* _TASK DESCRIPTION_
In the records below, copy the stretch from the line containing "Pre-entry checklist. Instrument identified: scale." through the line containing "Now: **290** lb", substituting "mass" for "weight" and keeping everything else the same.

[Instrument reading data]
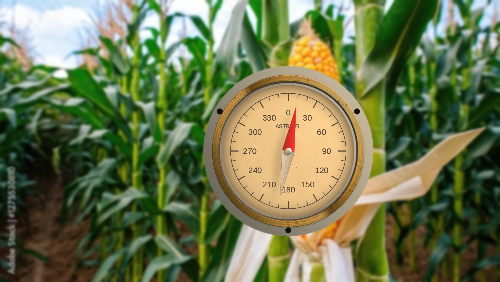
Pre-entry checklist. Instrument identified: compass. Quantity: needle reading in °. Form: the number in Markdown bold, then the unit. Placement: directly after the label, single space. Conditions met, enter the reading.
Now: **10** °
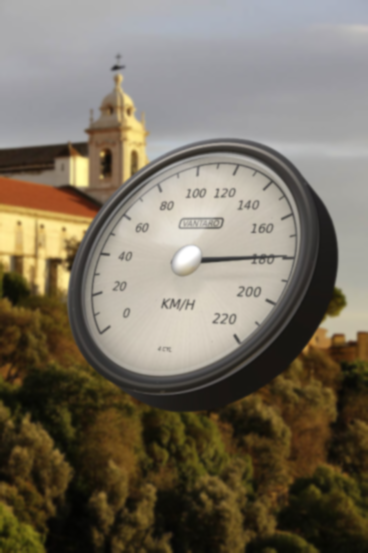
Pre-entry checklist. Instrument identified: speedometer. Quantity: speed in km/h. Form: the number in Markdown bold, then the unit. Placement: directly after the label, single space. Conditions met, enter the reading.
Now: **180** km/h
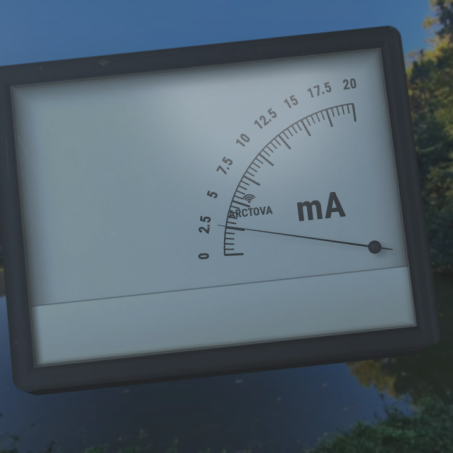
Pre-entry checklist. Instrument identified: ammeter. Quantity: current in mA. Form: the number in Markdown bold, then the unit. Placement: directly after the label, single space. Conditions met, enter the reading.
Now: **2.5** mA
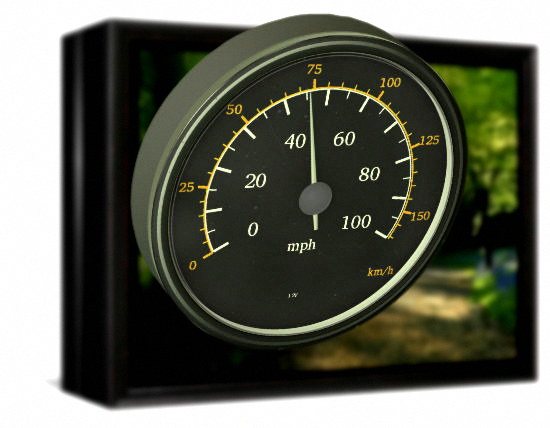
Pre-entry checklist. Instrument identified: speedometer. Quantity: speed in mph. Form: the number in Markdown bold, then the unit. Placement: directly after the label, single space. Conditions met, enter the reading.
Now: **45** mph
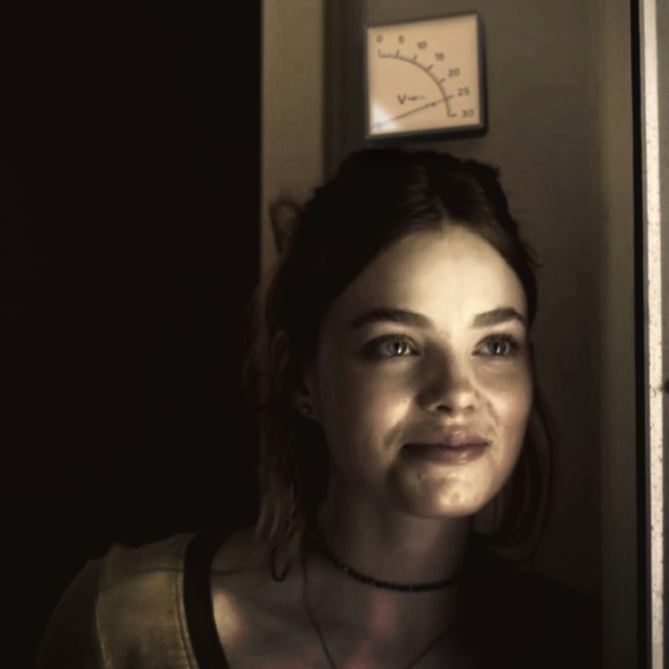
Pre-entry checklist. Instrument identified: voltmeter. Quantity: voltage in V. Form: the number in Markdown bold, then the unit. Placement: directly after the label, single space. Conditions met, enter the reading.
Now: **25** V
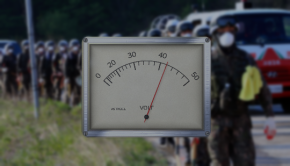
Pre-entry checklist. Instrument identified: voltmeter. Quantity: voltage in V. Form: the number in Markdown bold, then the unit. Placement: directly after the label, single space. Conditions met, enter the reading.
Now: **42** V
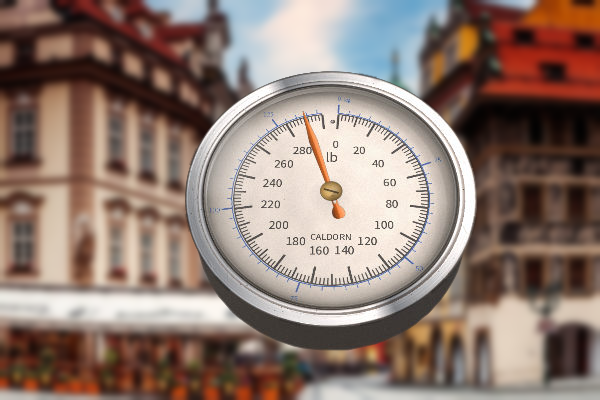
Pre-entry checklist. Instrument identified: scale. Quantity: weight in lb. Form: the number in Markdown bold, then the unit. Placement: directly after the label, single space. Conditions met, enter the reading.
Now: **290** lb
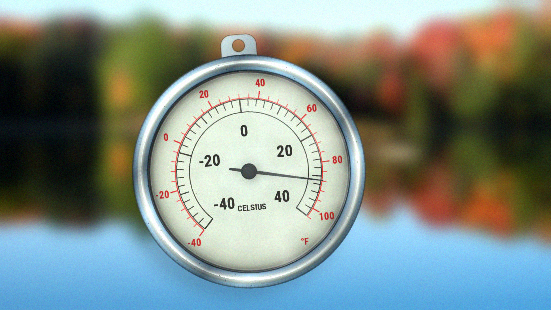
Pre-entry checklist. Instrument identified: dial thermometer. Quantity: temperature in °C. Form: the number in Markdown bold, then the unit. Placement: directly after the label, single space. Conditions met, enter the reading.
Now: **31** °C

* _FINAL ANSWER_
Pre-entry checklist. Instrument identified: scale. Quantity: mass in lb. Form: the number in Markdown bold, then the unit. Placement: directly after the label, single space. Conditions met, enter the reading.
Now: **290** lb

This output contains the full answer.